# Work to be completed
Output the complete listing exactly, please, and keep the pictures out of it.

# Supplied material
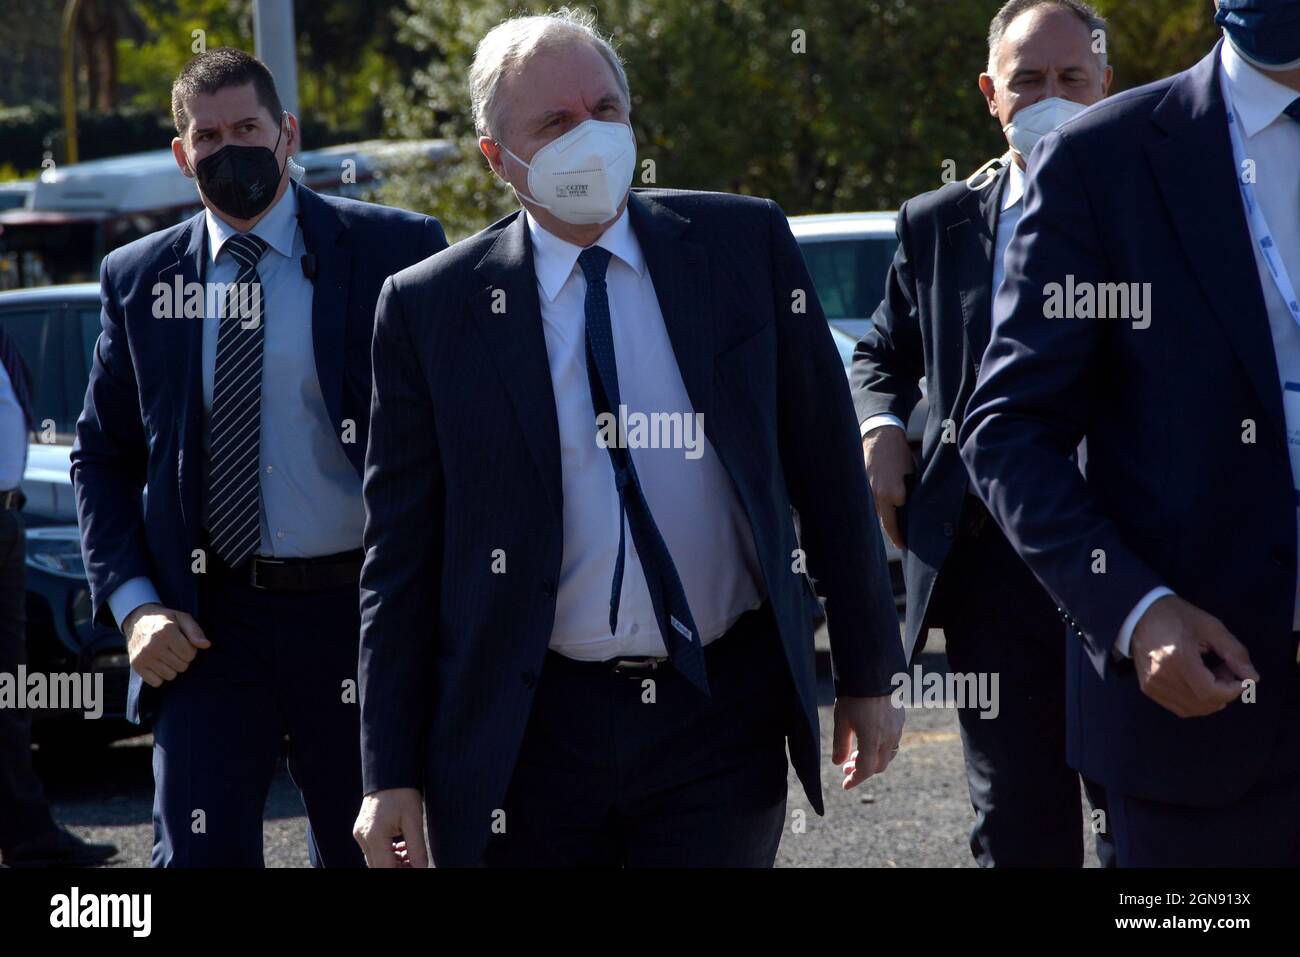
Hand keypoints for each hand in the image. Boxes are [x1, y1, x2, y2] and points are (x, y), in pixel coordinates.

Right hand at [122, 603, 209, 687]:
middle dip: (182, 659)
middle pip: (182, 666)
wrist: (137, 620)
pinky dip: (159, 676)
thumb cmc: (165, 620)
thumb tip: (206, 645)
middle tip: (174, 649)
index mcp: (166, 632)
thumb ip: (195, 632)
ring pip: (170, 676)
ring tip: (166, 655)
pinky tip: (157, 663)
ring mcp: (143, 656)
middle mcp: (153, 645)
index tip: (183, 643)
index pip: (190, 654)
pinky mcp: (136, 665)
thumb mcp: (182, 618)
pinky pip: (157, 682)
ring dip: (172, 668)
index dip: (190, 650)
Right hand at [354, 788, 428, 867]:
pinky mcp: (362, 830)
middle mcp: (363, 836)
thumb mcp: (414, 819)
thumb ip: (417, 847)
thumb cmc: (402, 793)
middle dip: (397, 868)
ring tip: (411, 855)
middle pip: (378, 866)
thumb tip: (421, 867)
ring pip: (375, 859)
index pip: (385, 867)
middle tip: (415, 864)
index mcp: (374, 835)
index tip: (416, 868)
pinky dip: (386, 853)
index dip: (401, 871)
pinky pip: (373, 849)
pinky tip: (401, 847)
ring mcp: (360, 833)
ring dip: (392, 862)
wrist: (389, 772)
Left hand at [832, 694, 904, 788]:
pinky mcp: (900, 721)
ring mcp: (897, 729)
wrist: (873, 673)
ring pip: (888, 755)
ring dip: (873, 760)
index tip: (845, 785)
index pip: (865, 770)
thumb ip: (840, 744)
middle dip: (862, 770)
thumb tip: (838, 763)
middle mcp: (888, 737)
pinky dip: (881, 748)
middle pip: (878, 766)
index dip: (855, 780)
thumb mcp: (842, 720)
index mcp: (872, 739)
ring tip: (857, 754)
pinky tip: (870, 740)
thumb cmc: (854, 696)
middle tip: (847, 767)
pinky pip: (893, 742)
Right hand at [862, 425, 913, 548]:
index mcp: (893, 494)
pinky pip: (867, 502)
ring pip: (875, 512)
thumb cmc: (900, 454)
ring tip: (892, 519)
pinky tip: (881, 503)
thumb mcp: (912, 476)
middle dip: (892, 531)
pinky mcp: (859, 486)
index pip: (894, 525)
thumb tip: (911, 511)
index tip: (904, 546)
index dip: (899, 538)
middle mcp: (877, 496)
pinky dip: (874, 504)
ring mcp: (865, 491)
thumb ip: (909, 495)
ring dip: (883, 515)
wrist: (880, 435)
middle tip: (900, 541)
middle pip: (883, 522)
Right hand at [1129, 595, 1257, 717]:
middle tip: (1225, 671)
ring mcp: (1153, 685)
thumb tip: (1253, 678)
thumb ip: (1235, 652)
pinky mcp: (1148, 689)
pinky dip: (1195, 701)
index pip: (1211, 693)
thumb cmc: (1176, 616)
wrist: (1139, 614)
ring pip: (1192, 710)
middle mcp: (1162, 677)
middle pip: (1203, 704)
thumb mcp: (1211, 627)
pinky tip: (1196, 681)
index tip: (1242, 678)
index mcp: (1178, 659)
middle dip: (1224, 693)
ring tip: (1211, 675)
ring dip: (1210, 699)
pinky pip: (1179, 707)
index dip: (1233, 691)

# Solution
Hand keypoints for each hand in the image. Boxes are [x1, y1, x2, y2] and points are (x, y), in pixel coordinates.

Right hand at [122, 603, 209, 687]:
middle dip: (182, 659)
middle pip: (182, 666)
wrist: (137, 620)
pinky dip: (159, 676)
thumb cmc: (165, 620)
thumb tip: (206, 645)
middle tip: (174, 649)
index mcp: (166, 632)
thumb ip: (195, 632)
ring pip: (170, 676)
ring tip: (166, 655)
pinky tip: (157, 663)
ring mcp: (143, 656)
middle mcp: (153, 645)
index tip: (183, 643)
index pip: (190, 654)
pinky mcp: (136, 665)
thumb mcp: (182, 618)
pinky pip: (157, 682)
ring dip: (172, 668)
index dip: (190, 650)
Right hand at [354, 788, 428, 867]:
pinky mcp: (362, 830)
middle mcp: (363, 836)
thumb mcp: (414, 819)
thumb ip: (417, 847)
thumb cmc: (402, 793)
middle dip: (397, 868)
ring tip: (411, 855)
middle pip: (378, 866)
thumb tip: (421, 867)
ring pip: (375, 859)
index pip: (385, 867)
middle tip: (415, 864)
index mcp: (374, 835)
index tip: (416, 868)
pinky dip: (386, 853)
index dip: (401, 871)
pinky pip: (373, 849)
pinky tip: (401, 847)
ring mcp: (360, 833)
ring dip: (392, 862)
wrist: (389, 772)
Left hand at [832, 694, 904, 788]:
pinky mcp: (900, 721)
ring mcp: (897, 729)
wrist: (873, 673)
ring pip: (888, 755)
ring dip: (873, 760)
index tip: (845, 785)
index pip: (865, 770)
thumb ip: (840, 744)
middle dip: (862, 770)
thumb tip: (838, 763)
middle mcp: (888, 737)
pinky dip: (881, 748)
middle pip: (878, 766)
index dip: (855, 780)
thumb mcp: (842, 720)
index mcp: (872, 739)
ring tip: (857, 754)
pinky tip: (870, 740)
thumb cmc: (854, 696)
middle tip: (847, 767)
pinky pip: (893, 742)
Right hand at [862, 425, 913, 548]:
index mcp: (893, 494)
pinky pip: (867, 502)
ring pip: (875, 512)
thumb cmc: (900, 454)
ring tip: (892, 519)
pinky tip: (881, 503)
thumb mcp: (912, 476)
middle dip: (892, 531)
pinky mcp: (859, 486)
index pip: (894, 525)
thumb tip: (911, 511)
index tip: (904, 546)
index dip: (899, 538)
middle mcp: (877, 496)
pinky dip: (874, 504)
ring mcp: (865, 491)
thumb ip: (909, 495)
ring dip: (883, 515)
wrist: (880, 435)
middle tip: (900, 541)
middle pip: (883, 522)
Right hand at [1129, 595, 1257, 717]:
middle tip: (1225, 671)
ring mcp: (1153, 685)
thumb tip: (1253, 678)
thumb ip: (1235, 652)
pinky mcp: (1148, 689)
pinky dip: (1195, 701)
index pip: (1211, 693)
thumb cmc: (1176, 616)
wrist: (1139, 614)
ring pip: (1192, 710)
middle mcp: (1162, 677)
middle pip: (1203, 704)
thumb mcp: (1211, 627)
pinky tip: (1196, 681)
index tip: (1242, 678)
index mcp: (1178, 659)
middle dip: (1224, 693)
ring tip: (1211, 675)
ring dip: (1210, 699)
pinky pip: (1179, 707)
index dip: (1233, 691)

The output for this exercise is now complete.